Student loan consolidation is a big help when the time for repaying all these loans comes around. There are several benefits in going for student loan consolidation including transferring all debts to a single lender, low interest rate, reworking of the repayment plan, improving credit rating, lower monthly payments, and so on.

Students can focus more on their job and careers rather than worrying about repaying different loans. Keeping tracking of so many different payments to make each month can become bothersome and missing a payment creates its own problems that are not welcome. Through student loan consolidation, it is possible to avoid all these issues.

The student loan consolidation process typically works as follows. As a student, it is possible that you take several different loans from several loan providers. Each lender will give a loan for a different amount at a different interest rate and repayment options. What student loan consolidation does is repay the outstanding amount on all these loans, then transfer the cumulative amount to a new loan. All your current debtors with their own interest rates are paid off and you basically owe the money to a single lender after consolidation. At this point, you are also offered the chance to negotiate for a low interest rate or a longer repayment plan. This way, you get rid of the problem of keeping track of several debtors, you have a lower interest rate and that lowers your monthly payments, and you can repay the consolidated loan at your own pace.

It is also possible to seek out options in federal consolidation loans where the interest rate is fixed as long as the loan exists. It will require some digging around, looking for the one option that suits you best. But considering the amount of money this can save you the effort, is fully justified. It is also important to check your eligibility for such an option.

Several websites offer you an online calculator where you can calculate the interest rate on a consolidated student loan based on the interest rate on your current loans. After this, you simply round off to the closest 1/8th of a percent of the weighted average of the interest rate on all the student loans for which you are eligible.

Most student loans come with a repayment plan spanning around 10 years starting 6 months after completion of the education program. Through federal consolidation loans it is possible to stretch those 10 years to as much as 30. Just remember that the longer you take to repay the loan, the more you are paying in interest. It is tempting to stretch the loan as much as possible but that is not always a sound financial decision as you will end up paying a lot more than you should.

It is also possible to lock in a low interest rate while you are still in school.

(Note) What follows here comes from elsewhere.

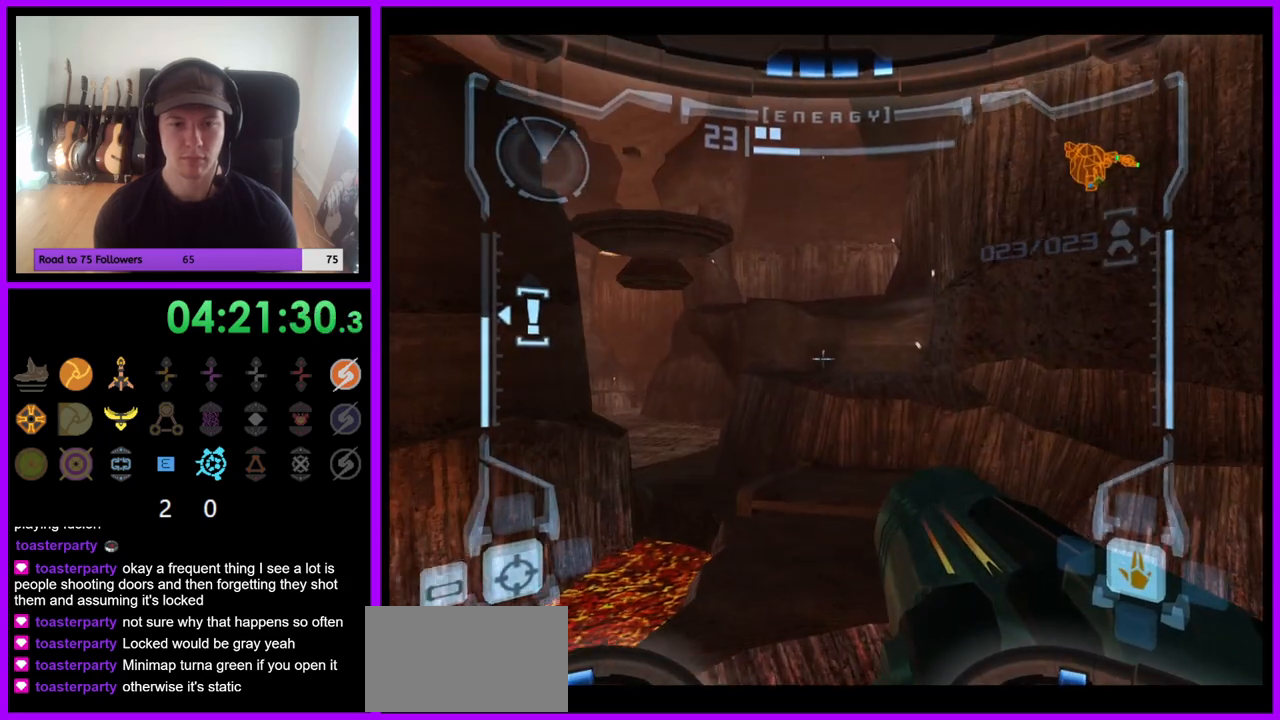
{"dt_ms": 500, "buttons": ["L1"], "left_stick": "up", "right_stick": "center", "events": [[67, "B", "up"]]}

Locking the interest rate will instantly require you to start repayment but since you are still a student you also get the benefit of deferment until your program is finished. The obvious disadvantage to this procedure is that you are no longer eligible for the 6 month grace period. Your repayment begins the day your education program is completed. You still have an option of requesting forbearance for up to 12 months on the consolidated loan. Once again, you have to judge the worth of this exercise based on your financial situation and job prospects.

Availing student loan consolidation is much easier today. This is because of the limitless information on the Internet as well as the search functions available there. With a few simple searches on the web you will soon have all the information you require to get started and can easily compare them against one another to find the one that suits you best. Most websites are updated constantly to reflect the latest changes in policies and interest rates so you are never lagging behind in terms of information. Some websites offer exclusively comparison services where you basically get to compare consolidation offers against each other. These are great once you have the basic information at hand.

There are federal as well as private lending organizations offering student loan consolidation services.